Three Democratic women won seats previously held by Republicans on Tuesday, and two political experts said those results say a lot about where the parties, and Virginia, are going.
WASHINGTON — Tuesday’s election saw the Democrats gain three seats in the U.S. House from Virginia, neatly flipping the commonwealth’s representation from 7-4 Republican to 7-4 Democratic. And all three of the Democratic candidates who unseated Republicans were women.
In the 2nd District, Democrat Elaine Luria beat Republican incumbent Scott Taylor by 2.2 percent, after Taylor won by 22.9 percent in 2016 – a 25 percent swing that was among the largest of the night.
In the 7th District, Abigail Spanberger topped David Brat by 1.4 percent of the vote, after Brat won in 2016 by 15.3 points.
And in the 10th, state Sen. Jennifer Wexton beat Rep. Barbara Comstock by 12.4 percent, after Comstock won by 5.8 percent in 2016.
“In the midterm election years, and even in presidential election years, you tend not to see more than one or two races that are competitive in Virginia,” said Mark Rozell, founding dean of the Schar School of Policy and Government at George Mason University. This year, he noted, there were four.
Rozell told WTOP on Wednesday that Tuesday’s results represent “quite a significant shift in Virginia politics.”
Toni-Michelle Travis, a professor of government and politics at the Schar School and editor of The Almanac of Virginia politics, agreed it was “a big shift” for a state that didn’t send its first woman to Congress until 1992.
Official turnout numbers aren’t available yet, but reports all through Election Day noted a surge of voters at the polls, and a look at the unofficial vote totals in the 2nd, 7th and 10th show each district with at least 100,000 more votes cast Tuesday than in the House race in the midterm election of 2014.
That’s due in part to a higher percentage of people coming out to vote and part a surge in population, Travis said.
“Loudoun is the fastest-growing county in Virginia and, I think, the sixth-fastest in the country,” Travis said. “ … And in-migrants are not necessarily of a conservative nature or an older Virginia perspective at all. They’re very cosmopolitan and very diverse in background.”
In Arlington County, over 70 percent of registered voters cast ballots, and more votes were cast than in any other non-presidential election in the county’s history. Fairfax County’s overall turnout this year was 69.8 percent, far above a typical midterm election. And In Loudoun County, turnout was 65.9 percent — the highest midterm turnout since 1994.

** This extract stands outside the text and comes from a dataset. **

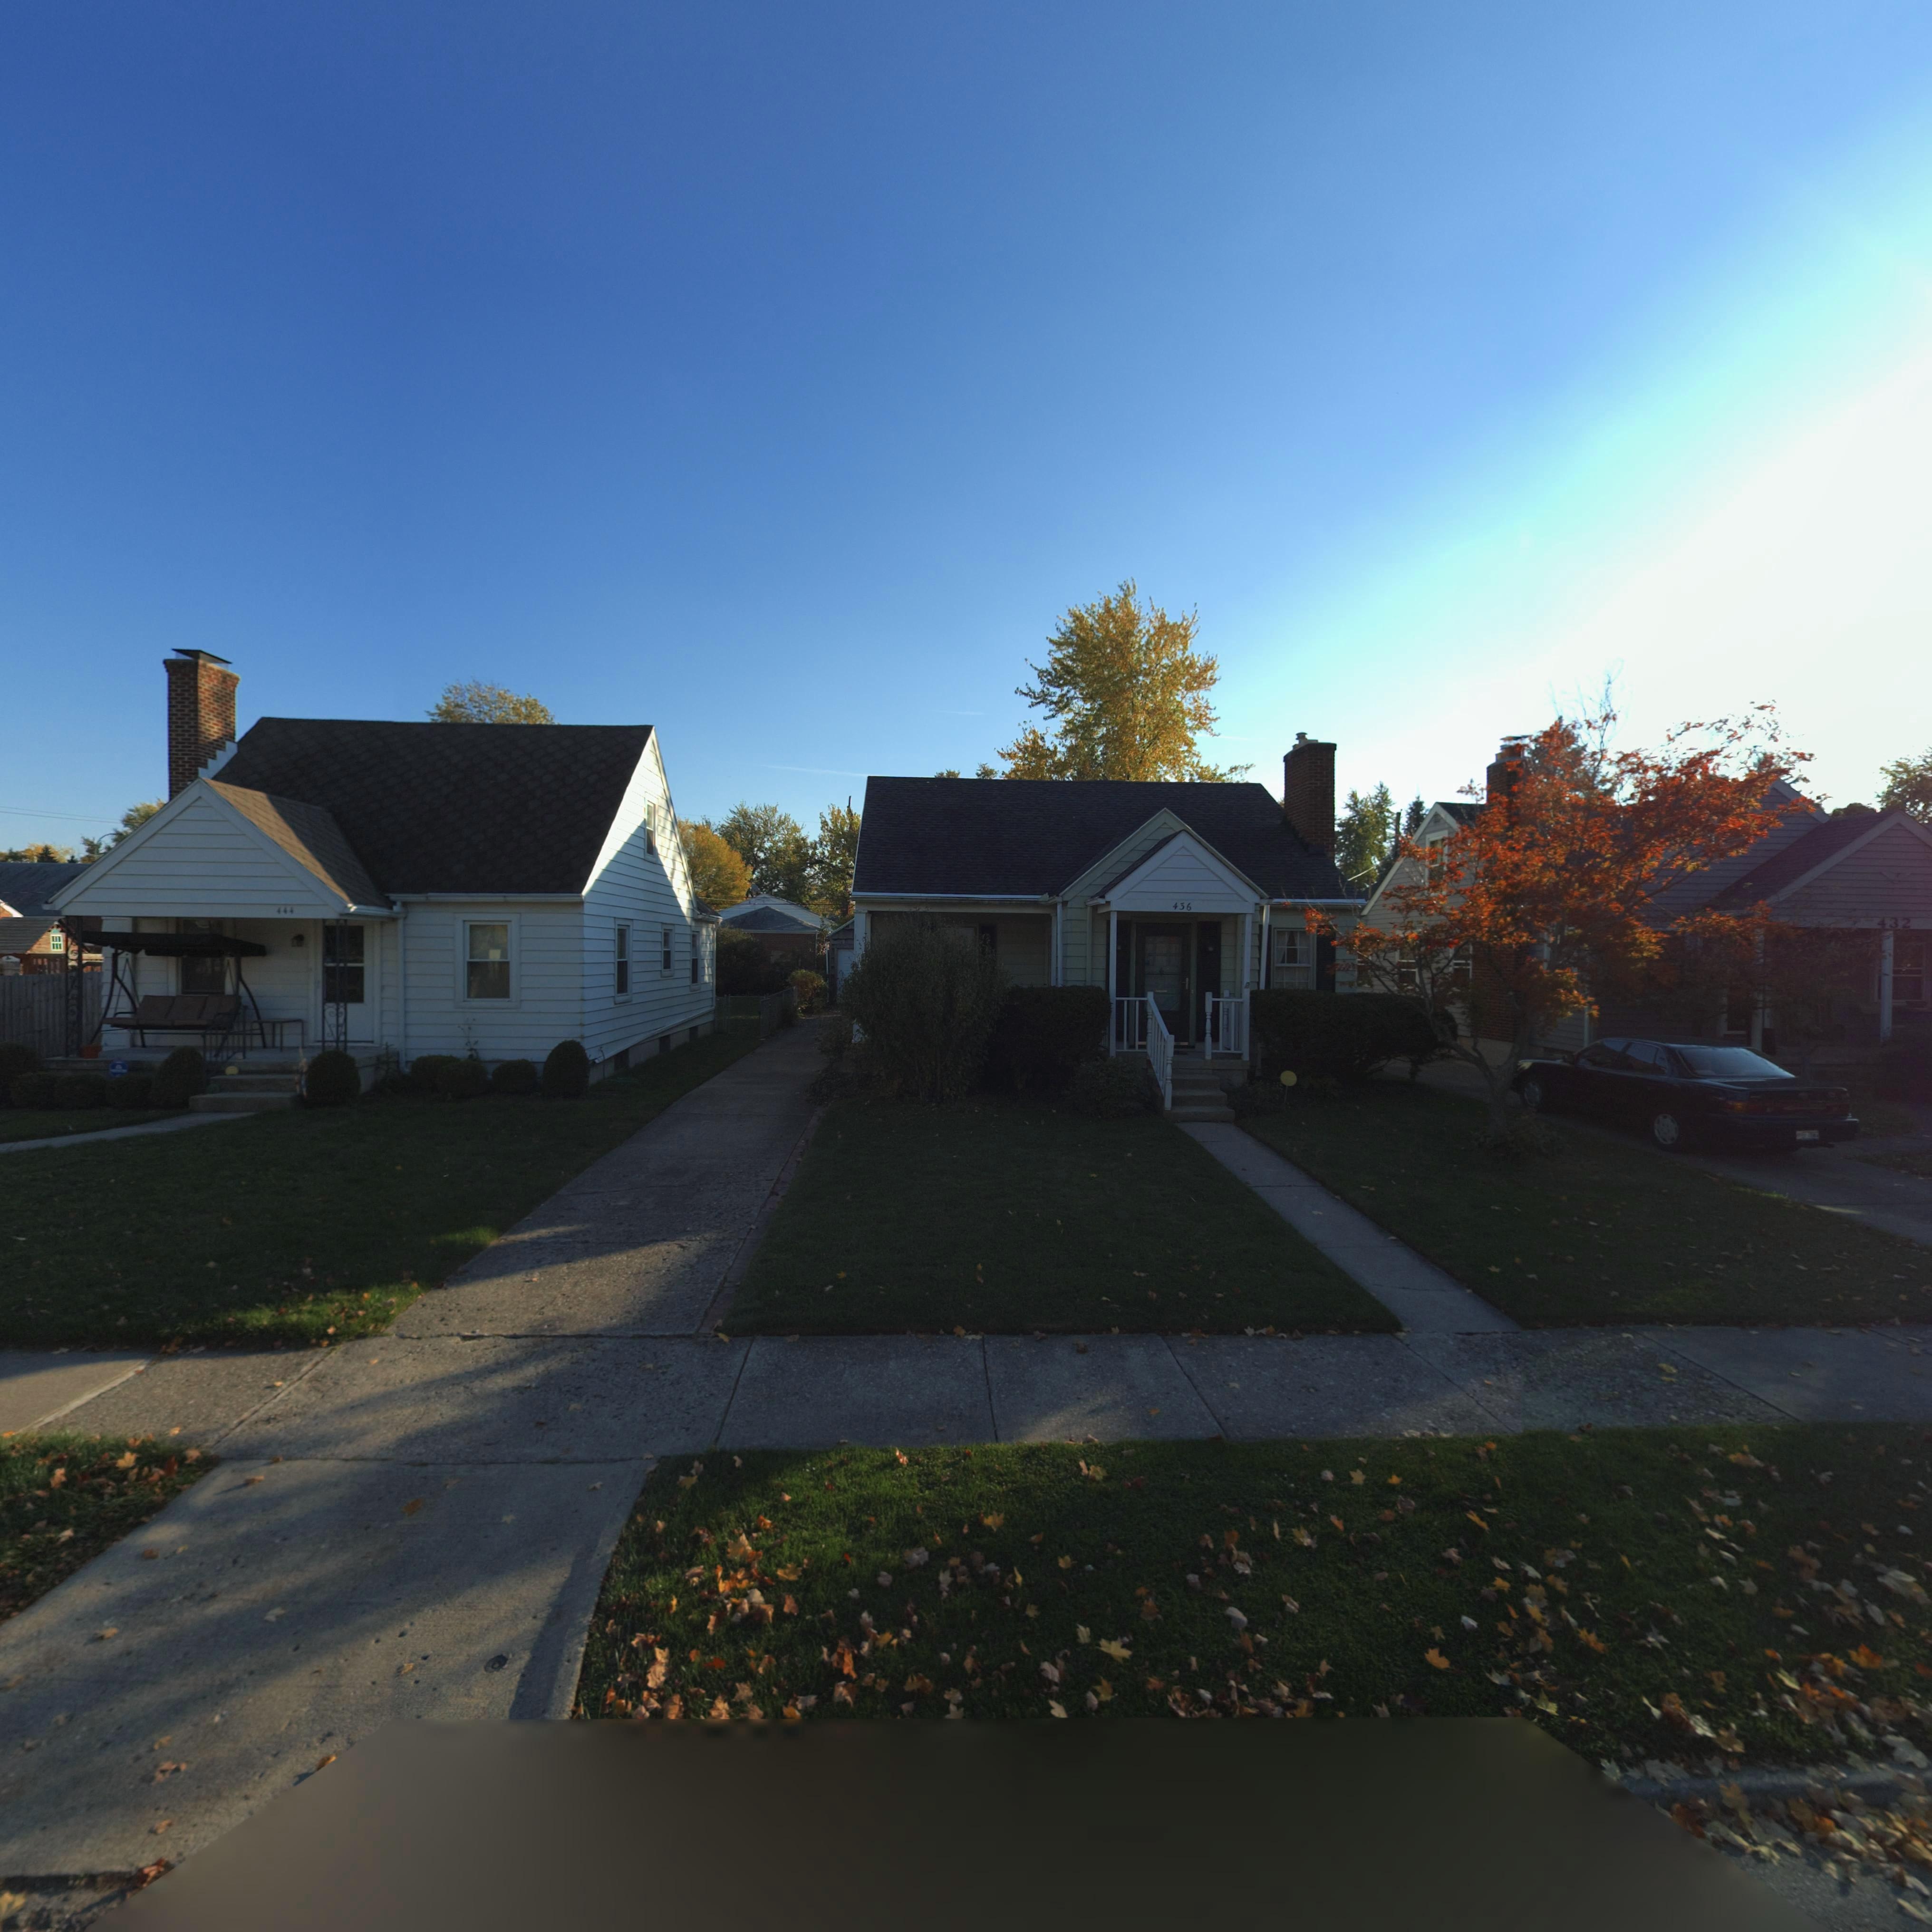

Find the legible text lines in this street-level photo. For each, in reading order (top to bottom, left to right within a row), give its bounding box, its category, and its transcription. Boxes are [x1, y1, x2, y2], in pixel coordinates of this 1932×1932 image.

More than a few analysts have pointed to the effect President Donald Trump had on Republicans’ chances in Tuesday’s elections, but Rozell says there’s a more local factor as well — Corey Stewart, who ran a self-described “vicious” campaign and was trounced in the U.S. Senate race by Democratic incumbent Tim Kaine. That race “possibly was a drag on the candidates down-ticket,” particularly in the 7th and 2nd districts, Rozell said.
Travis agreed, saying that “Corey Stewart was very divisive, and I think parents are trying to teach their children that it’s a very diverse world, and we have to get along with people who may be different from us in any number of ways.” Of Trump, she said, “I think he has no respect for females.”
She added that the issue of health care was key to understanding Tuesday’s election, particularly where women are involved as voters or candidates: “I think there are certain issues that are key to them — anything having to do with health care, because they are expected to raise the children and take care of the grandparents. … That’s becoming our biggest expense in our budgets now.”
A changing Virginia
The results show the GOP has changed, Rozell said. “The Republican Party has narrowed its appeal,” he added, noting that no Republican has won a statewide race since 2009, and now that won’t change until 2020 at least.
“Back in the ‘90s, when we were having these conversations, we were talking about a dominant Republican Party in Virginia,” Rozell said, “and many were projecting that that was going to be the long-term status of the party.”
Urban areas went heavily Democratic on Tuesday, Rozell said, while suburbs leaned Democratic and rural areas were heavily Republican. That was in play in the 5th District, which Rozell said is about two-thirds rural and where Republican Denver Riggleman beat Democrat Leslie Cockburn by “a fairly comfortable margin, but it was still considered somewhat competitive.” Even where Republicans won, Democratic House candidates in Virginia outperformed their 2016 vote percentages in every district.
And the preponderance of women candidates looks to be the future, both experts said. More than 100 women won House seats nationwide Tuesday night, a record; the three representatives from Virginia are a record, and that comes a year after a record number of women were sent to Virginia’s General Assembly.
“Virginia is changing,” Travis said, “and I don’t think we can count it in either column definitely. It’s going to be in flux as we move ahead, as people move into Virginia and as women begin to get a voting record that they will be challenged on.”
Rozell said the development “really shows that the gender composition of the delegation now is significantly changing. Voters are looking for more diversity, I think, in the House of Representatives … and I suppose you could say Virginia showed the way.”
WTOP’s Max Smith contributed to this report.